Fish also seems to be particularly good at hunting with other species. The roving coral grouper will also partner with the humphead wrasse, the coral trout will form hunting parties with octopuses, and goatfish sometimes team up with banded sea kraits (a type of sea snake).
And recently, a European team found that three captive cod learned to manipulate a feeding device with a tag attached to their fins, after accidentally getting the tag entangled in the device. It was “one of the very few observed examples of innovation and tool use in fish.”

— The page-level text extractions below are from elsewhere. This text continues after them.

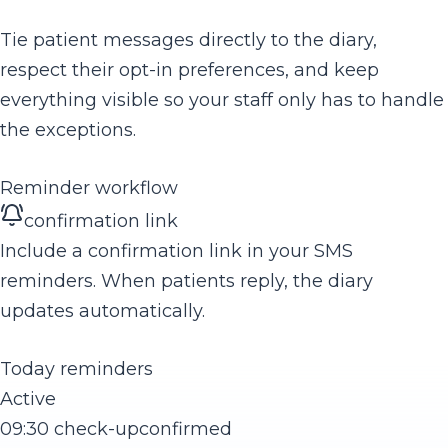
Tie patient messages directly to the diary,
respect their opt-in preferences, and keep
everything visible so your staff only has to handle
the exceptions.
Reminder workflow
confirmation link
Include a confirmation link in your SMS
reminders. When patients reply, the diary
updates automatically.
Today reminders
Active
09:30 check-up
confirmed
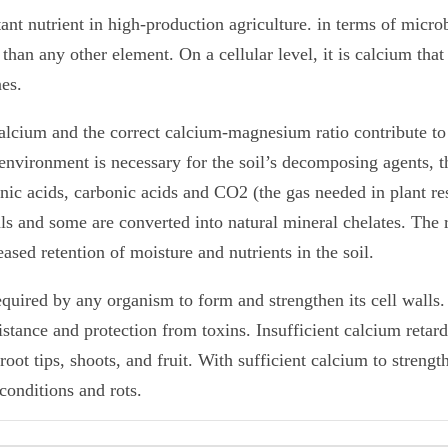
 nutrient in high-production agriculture. in terms of microbe
an any other element. On a cellular level, it is calcium that
nes.
alcium and the correct calcium-magnesium ratio contribute to 
 environment is necessary for the soil’s decomposing agents, 
nic acids, carbonic acids and CO2 (the gas needed in plant re
als and some are converted into natural mineral chelates. The
ased retention of moisture and nutrients in the soil.
equired by any organism to form and strengthen its cell walls
stance and protection from toxins. Insufficient calcium retards
oot tips, shoots, and fruit. With sufficient calcium to strength
conditions and rots.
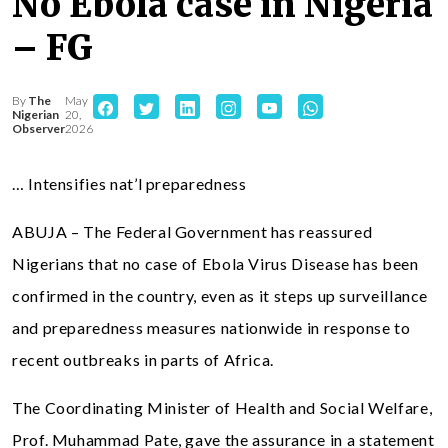
No Ebola case in Nigeria
– FG
By
The
May
Nigerian
20,
Observer
2026
… Intensifies nat’l preparedness
ABUJA – The Federal Government has reassured
Nigerians that no case of Ebola Virus Disease has been
confirmed in the country, even as it steps up surveillance
and preparedness measures nationwide in response to
recent outbreaks in parts of Africa.
The Coordinating Minister of Health and Social Welfare,
Prof. Muhammad Pate, gave the assurance in a statement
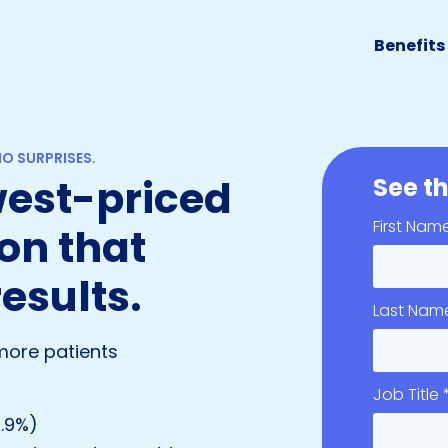
Benefits
O SURPRISES.
owest-priced
See th
First Nam
on that
results.
Last Nam
more patients
Job Title 
1.9%)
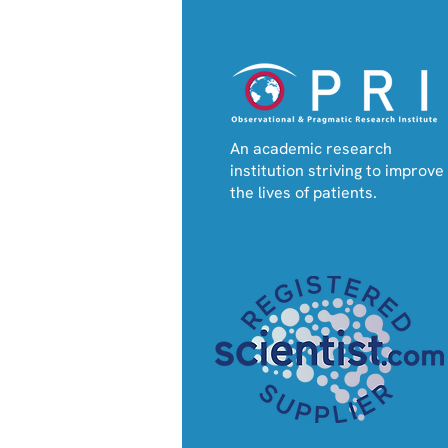
An academic research
New RESA e-tool Enables
institution striving to improve
Personalised Prediction
the lives of patients.
of Severe Asthma
Attacks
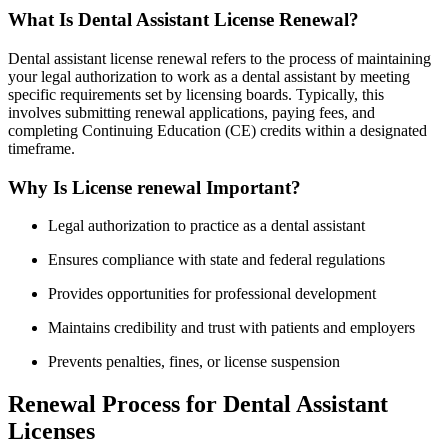
What Is Dental Assistant License​ Renewal?
Dental assistant license renewal refers⁢ to the process of maintaining
your legal authorization⁣ to ⁤work as a dental assistant by ​meeting⁤
specific requirements set by licensing ⁢boards. Typically, this​
involves submitting renewal applications, paying fees, and
completing Continuing Education‌ (CE) credits within a designated
timeframe.
Why Is License renewal Important?
Legal authorization‌ to practice as a dental assistant
Ensures⁢ compliance with state and ‌federal regulations
Provides opportunities for professional development
Maintains credibility and trust with ⁢patients and employers
Prevents ⁢penalties,⁤ fines, or license suspension
Renewal Process for ⁢Dental Assistant
Licenses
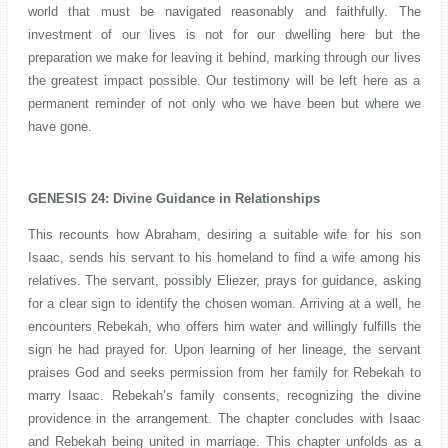
world that must be navigated reasonably and faithfully. The
investment of our lives is not for our dwelling here but the
preparation we make for leaving it behind, marking through our lives
the greatest impact possible. Our testimony will be left here as a
permanent reminder of not only who we have been but where we
have gone.
GENESIS 24: Divine Guidance in Relationships
This recounts how Abraham, desiring a suitable wife for his son
Isaac, sends his servant to his homeland to find a wife among his
relatives. The servant, possibly Eliezer, prays for guidance, asking
for a clear sign to identify the chosen woman. Arriving at a well, he
encounters Rebekah, who offers him water and willingly fulfills the
sign he had prayed for. Upon learning of her lineage, the servant
praises God and seeks permission from her family for Rebekah to
marry Isaac. Rebekah’s family consents, recognizing the divine
providence in the arrangement. The chapter concludes with Isaac
and Rebekah being united in marriage. This chapter unfolds as a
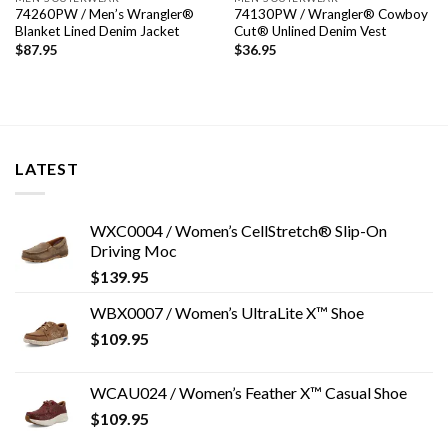
74260PW / Men’s Wrangler®
74130PW / Wrangler® Cowboy
Blanket Lined Denim Jacket
Cut® Unlined Denim Vest
$
87.95
$
36.95
LATEST
WXC0004 / Women’s CellStretch® Slip-On
Driving Moc
$
139.95
WBX0007 / Women’s UltraLite X™ Shoe
$
109.95
WCAU024 / Women’s Feather X™ Casual Shoe
$
109.95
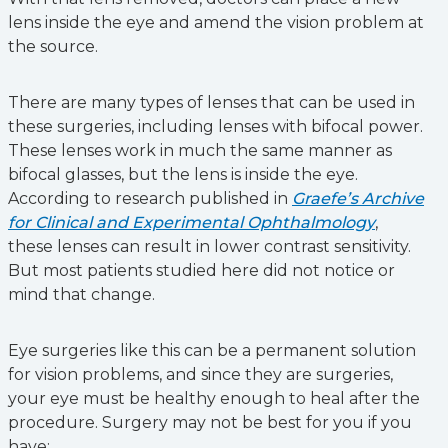
lens inside the eye and amend the vision problem at
the source.
There are many types of lenses that can be used in
these surgeries, including lenses with bifocal power.
These lenses work in much the same manner as
bifocal glasses, but the lens is inside the eye.
According to research published in
Graefe’s Archive
for Clinical and Experimental Ophthalmology
,
these lenses can result in lower contrast sensitivity.
But most patients studied here did not notice or
mind that change.
Eye surgeries like this can be a permanent solution
for vision problems, and since they are surgeries,
your eye must be healthy enough to heal after the
procedure. Surgery may not be best for you if you
have:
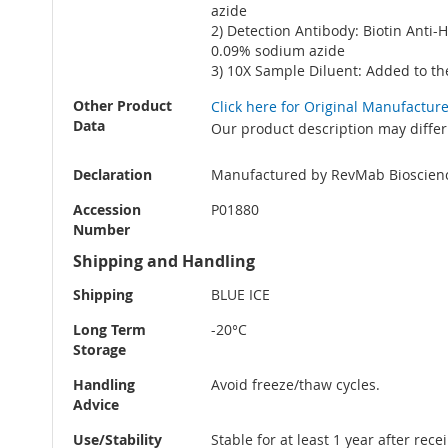
azide
2) Detection Antibody: Biotin Anti
0.09% sodium azide
3) 10X Sample Diluent: Added to th
Other Product
Click here for Original Manufactur
Data
Our product description may differ
Declaration
Manufactured by RevMab Bioscien
Accession
P01880
Number
Shipping and Handling
Shipping
BLUE ICE
Long Term
-20°C
Storage
Handling
Avoid freeze/thaw cycles.
Advice
Use/Stability
Stable for at least 1 year after rec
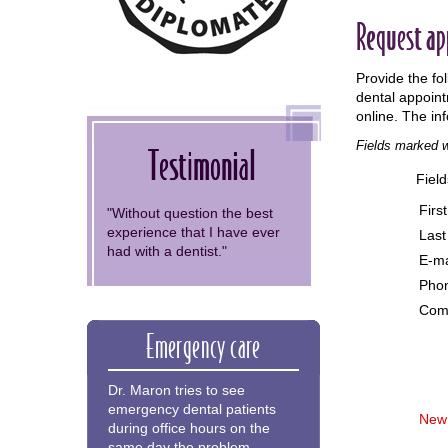
Request a
Provide the fo
dental appoint
online. The in
Fields marked w
Testimonial
Fiel
Firs
"Without question the best
experience that I have ever
Las
had with a dentist."
E-ma
Pho
Com
Emergency care
Dr. Maron tries to see
emergency dental patients
New 
during office hours on the
same day the problem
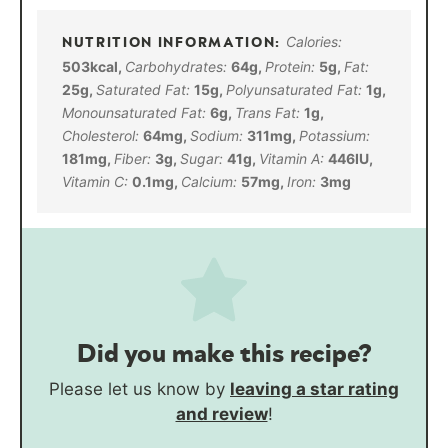
Calories:
503
kcal
,
Carbohydrates:
64
g
,
Protein:
5
g
,
Fat:
25
g
,
Saturated Fat:
15
g
,
Polyunsaturated Fat:
1
g
,
Monounsaturated Fat:
6
g
,
Trans Fat:
1
g
,
Cholesterol:
64
mg
,
Sodium:
311
mg
,
Potassium:
181
mg
,
Fiber:
3
g
,
Sugar:
41
g
,
Vitamin A:
446
IU
,
Vitamin C:
0.1
mg
,
Calcium:
57
mg
,
Iron:
3
mg
Did you make this recipe?
Please let us know by
leaving a star rating
and review
!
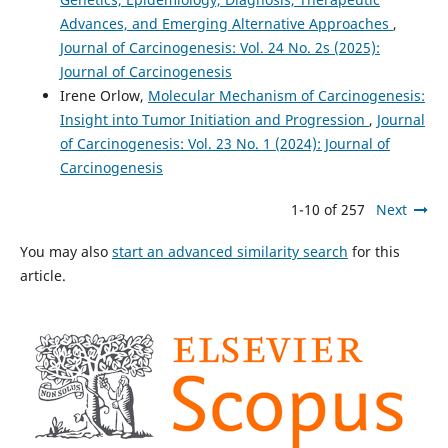
Advances, and Emerging Alternative Approaches
,
Journal of Carcinogenesis: Vol. 24 No. 2s (2025):
Journal of Carcinogenesis
Irene Orlow,
Molecular Mechanism of Carcinogenesis:
Insight into Tumor Initiation and Progression
,
Journal
of Carcinogenesis: Vol. 23 No. 1 (2024): Journal of
Carcinogenesis
1-10 of 257
Next
You may also
start an advanced similarity search
for this
article.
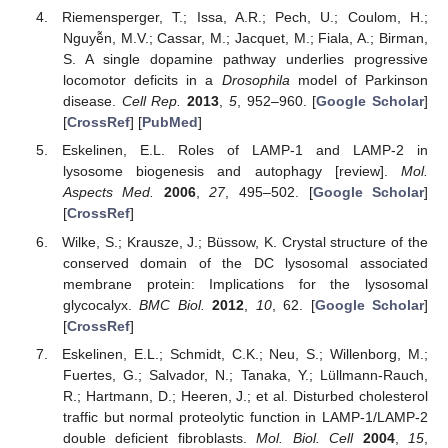
Riemensperger, T.; Issa, A.R.; Pech, U.; Coulom, H.;
Nguyễn, M.V.; Cassar, M.; Jacquet, M.; Fiala, A.; Birman,
S. A single dopamine pathway underlies progressive
locomotor deficits in a
Drosophila
model of Parkinson
disease.
Cell Rep.
2013
,
5
, 952–960. [
Google Scholar
]
[
CrossRef
] [
PubMed
]
Eskelinen, E.L. Roles of LAMP-1 and LAMP-2 in
lysosome biogenesis and autophagy [review].
Mol.
Aspects Med.
2006
,
27
, 495–502. [
Google Scholar
]
[
CrossRef
]
Wilke, S.; Krausze, J.; Büssow, K. Crystal structure of the
conserved domain of the DC lysosomal associated
membrane protein: Implications for the lysosomal
glycocalyx.
BMC Biol.
2012
,
10
, 62. [
Google Scholar
]
[
CrossRef
]
Eskelinen, E.L.; Schmidt, C.K.; Neu, S.; Willenborg, M.;
Fuertes, G.; Salvador, N.; Tanaka, Y.; Lüllmann-Rauch,
R.; Hartmann, D.; Heeren, J.; et al. Disturbed cholesterol
traffic but normal proteolytic function in LAMP-1/LAMP-2
double deficient fibroblasts.
Mol. Biol. Cell
2004
,
15
,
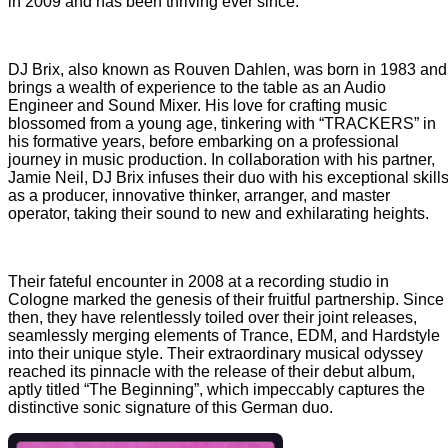
in 2009 and has been thriving ever since.
DJ Brix, also known as Rouven Dahlen, was born in 1983 and
brings a wealth of experience to the table as an Audio
Engineer and Sound Mixer. His love for crafting music
blossomed from a young age, tinkering with “TRACKERS” in
his formative years, before embarking on a professional
journey in music production. In collaboration with his partner,
Jamie Neil, DJ Brix infuses their duo with his exceptional skill
as a producer, innovative thinker, arranger, and master
operator, taking their sound to new and exhilarating heights.
Their fateful encounter in 2008 at a recording studio in
Cologne marked the genesis of their fruitful partnership. Since
then, they have relentlessly toiled over their joint releases,
seamlessly merging elements of Trance, EDM, and Hardstyle
into their unique style. Their extraordinary musical odyssey
reached its pinnacle with the release of their debut album,
aptly titled “The Beginning”, which impeccably captures the
distinctive sonic signature of this German duo.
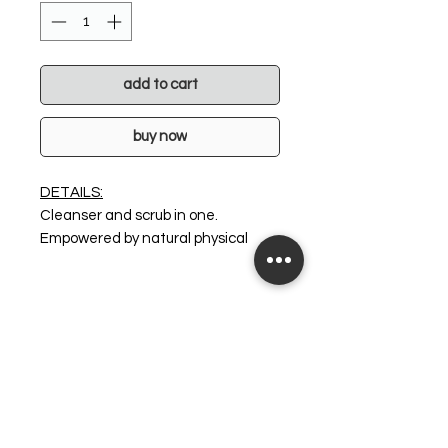
add to cart
buy now
DETAILS:
Cleanser and scrub in one.
Empowered by natural physical
exfoliating beads (Cranberry
Seeds, Jojoba Beads,
Diatomaceous Earth) to offer the
skin an invigorating, deep cleansing
experience. Fortified with V8
Peptide Complex® the skin is left
super hydrated, radiant and
awakened. It doesn't get better
than this! Perfect for most skin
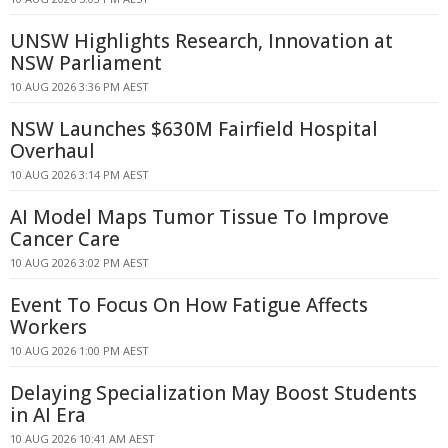
UNSW Highlights Research, Innovation at
NSW Parliament
10 AUG 2026 3:36 PM AEST
NSW Launches $630M Fairfield Hospital
Overhaul
10 AUG 2026 3:14 PM AEST
AI Model Maps Tumor Tissue To Improve
Cancer Care
10 AUG 2026 3:02 PM AEST
Event To Focus On How Fatigue Affects
Workers
10 AUG 2026 1:00 PM AEST
Delaying Specialization May Boost Students
in AI Era
10 AUG 2026 10:41 AM AEST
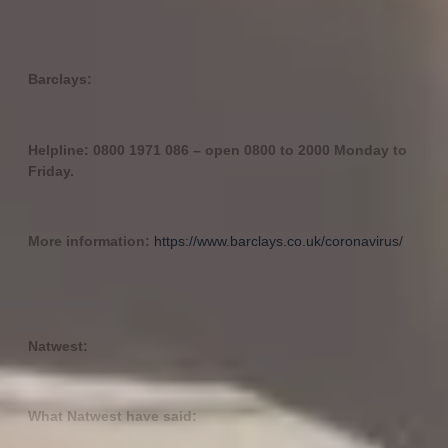
Barclays:
Helpline: 0800 1971 086 – open 0800 to 2000 Monday to
Friday.
More information:
https://www.barclays.co.uk/coronavirus/
Natwest:
What Natwest have said:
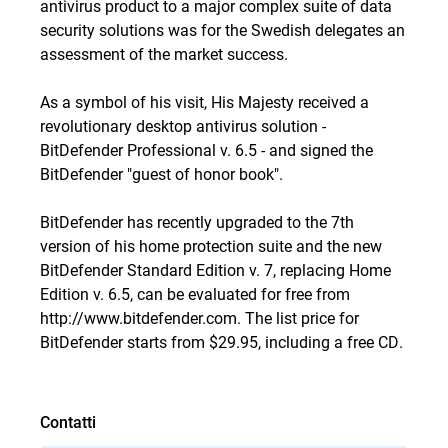
antivirus product to a major complex suite of data
security solutions was for the Swedish delegates an
assessment of the market success.
As a symbol of his visit, His Majesty received a
revolutionary desktop antivirus solution -
BitDefender Professional v. 6.5 - and signed the
BitDefender "guest of honor book".
BitDefender has recently upgraded to the 7th
version of his home protection suite and the new
BitDefender Standard Edition v. 7, replacing Home
Edition v. 6.5, can be evaluated for free from
http://www.bitdefender.com
. The list price for
BitDefender starts from $29.95, including a free CD.
Contatti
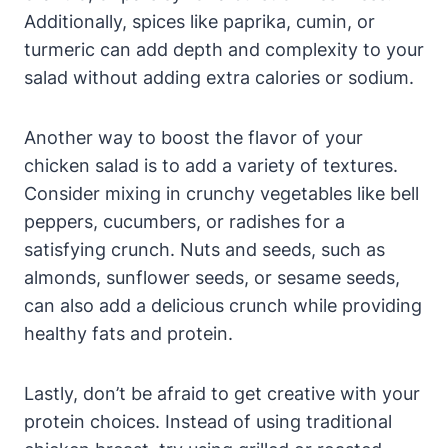
Additionally, spices like paprika, cumin, or
turmeric can add depth and complexity to your
salad without adding extra calories or sodium.
Another way to boost the flavor of your
chicken salad is to add a variety of textures.
Consider mixing in crunchy vegetables like bell
peppers, cucumbers, or radishes for a
satisfying crunch. Nuts and seeds, such as
almonds, sunflower seeds, or sesame seeds,
can also add a delicious crunch while providing
healthy fats and protein.
Lastly, don’t be afraid to get creative with your
protein choices. Instead of using traditional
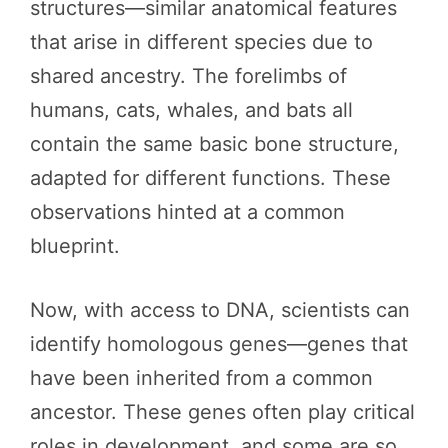
structures—similar anatomical features
that arise in different species due to
shared ancestry. The forelimbs of
humans, cats, whales, and bats all
contain the same basic bone structure,
adapted for different functions. These
observations hinted at a common
blueprint.
Now, with access to DNA, scientists can
identify homologous genes—genes that
have been inherited from a common
ancestor. These genes often play critical
roles in development, and some are so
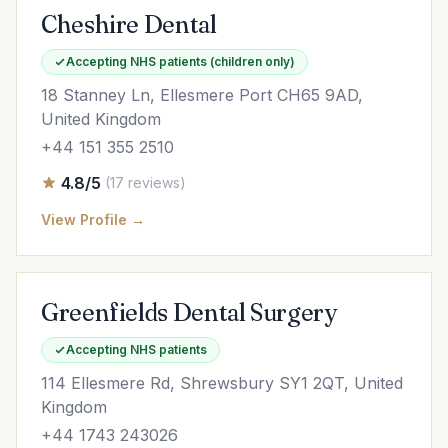
Cheshire Dental
Accepting NHS patients (children only)
18 Stanney Ln, Ellesmere Port CH65 9AD,
United Kingdom
+44 151 355 2510
4.8/5
(17 reviews)
View Profile →
Greenfields Dental Surgery
Accepting NHS patients
114 Ellesmere Rd, Shrewsbury SY1 2QT, United
Kingdom
+44 1743 243026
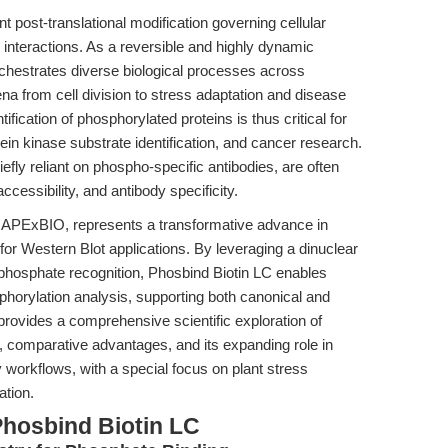
t post-translational modification governing cellular
nd interactions. As a reversible and highly dynamic
chestrates diverse biological processes across
a from cell division to stress adaptation and disease
fication of phosphorylated proteins is thus critical for
ein kinase substrate identification, and cancer research.
efly reliant on phospho-specific antibodies, are often
cessibility, and antibody specificity.
 APExBIO, represents a transformative advance in
for Western Blot applications. By leveraging a dinuclear
hosphate recognition, Phosbind Biotin LC enables
phorylation analysis, supporting both canonical and
 provides a comprehensive scientific exploration of
 comparative advantages, and its expanding role in
workflows, with a special focus on plant stress
ation.
Phosbind Biotin LC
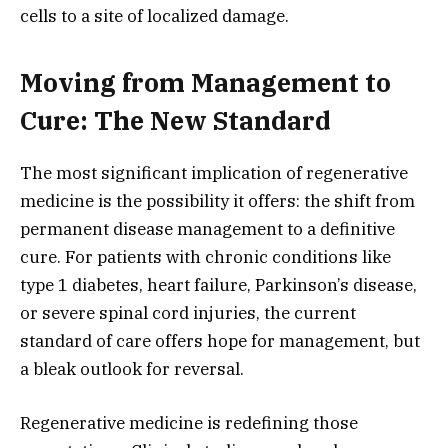
cells to a site of localized damage.
Moving from Management to
Cure: The New Standard
The most significant implication of regenerative
medicine is the possibility it offers:
the shift from
permanent disease management to a definitive
cure.
For patients with chronic conditions like
type 1 diabetes,
heart failure,
Parkinson’s disease,
or severe spinal cord injuries,
the current
standard of care offers hope for management,
but
a bleak outlook for reversal.
Regenerative medicine is redefining those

In fact, Vail suggests that you could view the cooperative hunts of coral trout and morays as a kind of social tool use. “A chimp can get a stick and probe honey out of a hole,” he says. “A grouper has no hands and can’t pick up a stick. But it can use intentional communication to manipulate the behaviour of a different species with the attribute it needs.” In other words: When your prey’s in a hole, and you don’t have a pole, use a moray…
Reference: Vail, Manica & Bshary. 2014. Fish choose appropriately when and with whom to collaborate. Current Biology http://dx.doi.org/10.1016/j.cub.2014.07.033
* Common names are letting us down here. The roving coral grouper and the coral trout are both part of the genus Plectropomus. The coral trout is not closely related to the freshwater trout that you might eat.